[[ Data for review open ]]

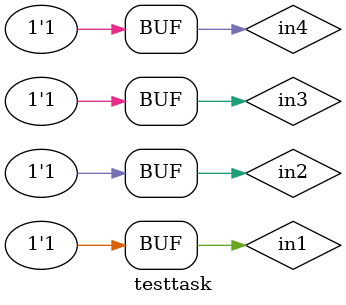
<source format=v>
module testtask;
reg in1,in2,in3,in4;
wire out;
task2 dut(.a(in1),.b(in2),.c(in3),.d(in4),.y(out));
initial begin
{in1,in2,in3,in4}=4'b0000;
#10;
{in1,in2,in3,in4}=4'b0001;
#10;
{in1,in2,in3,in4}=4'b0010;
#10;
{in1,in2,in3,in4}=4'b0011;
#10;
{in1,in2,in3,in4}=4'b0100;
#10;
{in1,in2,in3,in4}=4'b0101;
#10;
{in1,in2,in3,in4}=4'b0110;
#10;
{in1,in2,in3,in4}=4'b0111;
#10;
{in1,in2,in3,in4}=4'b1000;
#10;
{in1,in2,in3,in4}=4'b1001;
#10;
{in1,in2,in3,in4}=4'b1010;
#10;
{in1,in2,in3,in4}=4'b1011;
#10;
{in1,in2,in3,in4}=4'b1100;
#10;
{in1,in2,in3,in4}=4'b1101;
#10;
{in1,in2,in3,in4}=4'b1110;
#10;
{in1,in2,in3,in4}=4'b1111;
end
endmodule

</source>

[[ Data for review closed ]]

#### Exercise brief:
Above are the records; repeat them exactly, omitting every picture.

#### Exercise solution:
<source format=v>
module testtask;
reg in1,in2,in3,in4;
wire out;
task2 dut(.a(in1),.b(in2),.c(in3),.d(in4),.y(out));
initial begin
{in1,in2,in3,in4}=4'b0000;
#10;
{in1,in2,in3,in4}=4'b0001;
#10;
{in1,in2,in3,in4}=4'b0010;
#10;
{in1,in2,in3,in4}=4'b0011;
#10;
{in1,in2,in3,in4}=4'b0100;
#10;
{in1,in2,in3,in4}=4'b0101;
#10;
{in1,in2,in3,in4}=4'b0110;
#10;
{in1,in2,in3,in4}=4'b0111;
#10;
{in1,in2,in3,in4}=4'b1000;
#10;
{in1,in2,in3,in4}=4'b1001;
#10;
{in1,in2,in3,in4}=4'b1010;
#10;
{in1,in2,in3,in4}=4'b1011;
#10;
{in1,in2,in3,in4}=4'b1100;
#10;
{in1,in2,in3,in4}=4'b1101;
#10;
{in1,in2,in3,in4}=4'b1110;
#10;
{in1,in2,in3,in4}=4'b1111;
end
endmodule

</source>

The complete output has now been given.